■ **TASK TO COMPLETE**
Print what the records say exactly, and omit the pictures.

■ **MATERIAL FOR THIS EXERCISE**
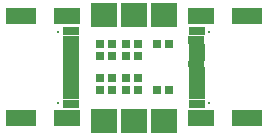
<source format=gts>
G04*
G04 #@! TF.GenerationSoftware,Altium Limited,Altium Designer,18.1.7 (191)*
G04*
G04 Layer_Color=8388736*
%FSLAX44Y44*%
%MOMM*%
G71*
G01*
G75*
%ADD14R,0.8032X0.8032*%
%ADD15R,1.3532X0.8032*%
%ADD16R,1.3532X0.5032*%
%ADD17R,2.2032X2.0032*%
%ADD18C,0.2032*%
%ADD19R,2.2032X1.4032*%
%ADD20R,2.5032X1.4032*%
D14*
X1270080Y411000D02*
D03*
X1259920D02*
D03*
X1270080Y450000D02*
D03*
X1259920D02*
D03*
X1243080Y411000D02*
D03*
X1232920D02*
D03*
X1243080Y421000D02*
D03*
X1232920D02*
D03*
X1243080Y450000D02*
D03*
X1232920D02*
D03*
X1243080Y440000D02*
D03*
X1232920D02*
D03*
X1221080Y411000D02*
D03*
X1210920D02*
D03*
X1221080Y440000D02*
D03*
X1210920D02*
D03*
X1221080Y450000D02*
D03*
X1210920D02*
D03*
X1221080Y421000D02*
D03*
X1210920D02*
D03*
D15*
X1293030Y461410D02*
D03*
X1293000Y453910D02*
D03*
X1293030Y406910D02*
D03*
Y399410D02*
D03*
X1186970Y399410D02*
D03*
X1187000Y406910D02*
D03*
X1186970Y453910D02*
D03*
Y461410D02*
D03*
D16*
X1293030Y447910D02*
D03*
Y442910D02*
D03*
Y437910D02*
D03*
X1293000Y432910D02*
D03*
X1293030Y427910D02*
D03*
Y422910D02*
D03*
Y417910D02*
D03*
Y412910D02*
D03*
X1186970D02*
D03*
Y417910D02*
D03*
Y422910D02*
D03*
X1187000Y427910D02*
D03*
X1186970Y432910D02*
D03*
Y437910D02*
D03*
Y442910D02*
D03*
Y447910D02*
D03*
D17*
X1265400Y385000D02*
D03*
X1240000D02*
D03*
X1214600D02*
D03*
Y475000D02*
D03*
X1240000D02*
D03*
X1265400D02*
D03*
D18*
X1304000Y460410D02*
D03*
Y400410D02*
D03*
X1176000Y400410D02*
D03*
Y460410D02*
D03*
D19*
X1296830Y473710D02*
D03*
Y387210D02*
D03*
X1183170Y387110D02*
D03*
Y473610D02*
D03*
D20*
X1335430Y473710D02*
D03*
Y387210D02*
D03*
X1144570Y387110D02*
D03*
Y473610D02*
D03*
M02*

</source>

■ **SOLUTION FOR THIS TASK**
<source format=gts>
G04*
G04 #@! TF.GenerationSoftware,Altium Limited,Altium Designer,18.1.7 (191)*
G04*
G04 Layer_Color=8388736*
%FSLAX44Y44*%
%MOMM*%
G71*
G01*
G75*
%ADD14R,0.8032X0.8032*%
%ADD15R,1.3532X0.8032*%
%ADD16R,1.3532X0.5032*%
%ADD17R,2.2032X2.0032*%
%ADD18C,0.2032*%
%ADD19R,2.2032X1.4032*%
%ADD20R,2.5032X1.4032*%
D14*
X1270080Y411000D02*
D03*
X1259920D02*
D03*
X1270080Y450000D02*
D03*
X1259920D02*
D03*
X1243080Y411000D02*
D03*
X1232920D02*
D03*
X1243080Y421000D02*
D03*
X1232920D02*
D03*
X1243080Y450000D02*
D03*
X1232920D02*
D03*
X1243080Y440000D02*
D03*
X1232920D02*
D03*
X1221080Y411000D02*
D03*
X1210920D02*
D03*
X1221080Y440000D02*
D03*
X1210920D02*
D03*
X1221080Y450000D02*
D03*
X1210920D02*
D03*
X1221080Y421000D02*
D03*
X1210920D02*
D03*
D15*
X1293030Y461410D02*
D03*
X1293000Y453910D02*
D03*
X1293030Y406910D02*
D03*
Y399410D02*
D03*
X1186970Y399410D02*
D03*
X1187000Y406910D02*
D03*
X1186970Y453910D02*
D03*
Y461410D02*
D03*
D16*
X1293030Y447910D02*
D03*
Y442910D02*
D03*
Y437910D02*
D03*
X1293000Y432910D02*
D03*
X1293030Y427910D02*
D03*
Y422910D02*
D03*
Y417910D02*
D03*
Y412910D02*
D03*
X1186970D02*
D03*
Y417910D02*
D03*
Y422910D02*
D03*
X1187000Y427910D02*
D03*
X1186970Y432910D02*
D03*
Y437910D02*
D03*
Y442910D02*
D03*
Y447910D02*
D03*
D17*
X1265400Y385000D02*
D03*
X1240000D02*
D03*
X1214600D02*
D03*
Y475000D02*
D03*
X1240000D02*
D03*
X1265400D02*
D03*
D18*
X1304000Y460410D02*
D03*
Y400410D02*
D03*
X1176000Y400410D02*
D03*
Y460410D02*
D03*
D19*
X1296830Y473710D02*
D03*
Y387210D02*
D03*
X1183170Y387110D02*
D03*
Y473610D02*
D03*
D20*
X1335430Y473710D02*
D03*
Y387210D02*
D03*
X1144570Y387110D02*
D03*
Y473610D02*
D03*
M02*

</source>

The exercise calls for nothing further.